Combine Skills and MCP to Close the Context Gap — Pedro Rodrigues, Supabase

Pedro Rodrigues from Supabase highlighted the complementary roles of Skills and Model-Callable Plugins (MCP) in AI agents, demonstrating that combining both closes the context gap by providing essential, up-to-date guidance that MCP alone lacks, especially for complex tasks like secure database management. He emphasized best practices for building effective Skills, showcased their superior performance through testing, and encouraged developers to adopt a minimal, iterative approach linked to official documentation while discussing future directions and collaboration opportunities.

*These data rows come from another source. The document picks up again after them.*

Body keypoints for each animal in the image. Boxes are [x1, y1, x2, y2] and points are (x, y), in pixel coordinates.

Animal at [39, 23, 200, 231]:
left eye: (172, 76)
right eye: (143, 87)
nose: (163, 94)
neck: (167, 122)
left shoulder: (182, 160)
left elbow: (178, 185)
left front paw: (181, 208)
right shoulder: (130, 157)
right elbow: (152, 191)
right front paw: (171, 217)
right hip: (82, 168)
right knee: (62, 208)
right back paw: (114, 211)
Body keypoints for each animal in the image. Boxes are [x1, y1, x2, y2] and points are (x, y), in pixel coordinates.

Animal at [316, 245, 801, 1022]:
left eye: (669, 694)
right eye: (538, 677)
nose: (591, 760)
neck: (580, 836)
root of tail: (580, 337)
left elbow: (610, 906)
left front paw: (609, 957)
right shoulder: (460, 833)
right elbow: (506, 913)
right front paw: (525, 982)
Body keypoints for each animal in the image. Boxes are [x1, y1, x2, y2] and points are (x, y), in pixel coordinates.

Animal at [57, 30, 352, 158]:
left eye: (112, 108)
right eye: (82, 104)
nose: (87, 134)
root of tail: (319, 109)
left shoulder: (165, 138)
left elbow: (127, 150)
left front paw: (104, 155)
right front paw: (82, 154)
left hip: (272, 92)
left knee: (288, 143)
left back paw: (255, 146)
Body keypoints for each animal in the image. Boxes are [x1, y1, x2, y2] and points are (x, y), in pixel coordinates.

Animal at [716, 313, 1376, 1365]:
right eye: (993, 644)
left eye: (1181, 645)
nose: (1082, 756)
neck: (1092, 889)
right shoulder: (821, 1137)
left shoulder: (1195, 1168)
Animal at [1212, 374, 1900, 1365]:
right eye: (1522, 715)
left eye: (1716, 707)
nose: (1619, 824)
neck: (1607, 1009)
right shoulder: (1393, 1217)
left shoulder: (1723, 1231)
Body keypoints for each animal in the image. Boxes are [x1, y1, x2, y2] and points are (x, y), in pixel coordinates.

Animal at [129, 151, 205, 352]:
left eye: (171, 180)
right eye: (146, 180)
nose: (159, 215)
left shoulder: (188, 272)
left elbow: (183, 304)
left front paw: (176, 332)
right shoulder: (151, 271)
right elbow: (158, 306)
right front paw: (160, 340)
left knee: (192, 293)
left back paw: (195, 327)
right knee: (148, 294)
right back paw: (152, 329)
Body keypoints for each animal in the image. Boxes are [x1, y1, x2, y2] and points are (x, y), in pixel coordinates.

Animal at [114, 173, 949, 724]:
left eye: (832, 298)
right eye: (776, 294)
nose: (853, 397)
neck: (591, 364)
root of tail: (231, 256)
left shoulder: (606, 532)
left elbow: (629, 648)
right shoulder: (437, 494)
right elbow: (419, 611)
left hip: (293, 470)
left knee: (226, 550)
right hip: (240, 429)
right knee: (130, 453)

Pedro Rodrigues, an AI tooling engineer at Supabase and MCP enthusiast, presented on combining Skills and MCP (Model-Callable Plugins) to close the context gap in AI agents. He began by explaining the evolving debate around MCPs and Skills, emphasizing that both have distinct roles and that the current focus is on MCP versus CLI. Pedro shared his experience developing the Supabase agent skill, highlighting the complexity involved in writing a comprehensive skill document for a complex product like Supabase. He introduced Skills as folders containing instructions, scripts, and resources that agents progressively discover, with a main skill.md file containing essential guidance and optional reference files.

Pedro illustrated the importance of combining MCP with Skills through an example involving a collaborative app with row-level security (RLS) in Postgres. Agents equipped only with MCP often missed critical security configurations, potentially exposing sensitive data, whereas agents with both MCP and Skills correctly implemented secure SQL views. This demonstrated that Skills provide crucial, up-to-date guidance that MCP alone cannot offer. Consequently, Supabase developed and announced their official agent skill to help agents interact safely and effectively with their platform.

He outlined three key principles for building effective product skills: avoid duplicating information by linking to existing documentation, recognize that agents tend to skip optional or reference files so critical information should be included directly in the main skill file, and be opinionated by guiding agents toward the most efficient workflows tailored to the product. For Supabase, this meant instructing agents to manage database schema changes on development or staging environments first, use an advisor tool to check for security or performance issues, and only then create migration files, optimizing the schema management process.

Pedro also discussed how Supabase tested their skill using evals—automated tests for evaluating agent behavior—across multiple agents and conditions. The results showed that agents using both MCP and Skills outperformed those using MCP alone or no tools, confirming that Skills significantly improve agent performance by providing the right operational guidance. He emphasized that Skills are agent-agnostic and encouraged developers to start minimal, iterate, and expand their skills while maintaining a single source of truth by pointing to official documentation.

In the Q&A, Pedro addressed questions about the demand for vector databases at Supabase, noting growing interest particularly for semantic search and embedding use cases. He also discussed the current challenges in distributing Skills, explaining that while there is no standardized distribution system yet, Supabase packages skills within repositories and leverages existing tools like skills packages for discovery. He welcomed collaboration on self-improving skills and concluded by inviting attendees to try out the Supabase agent skill and participate in a giveaway.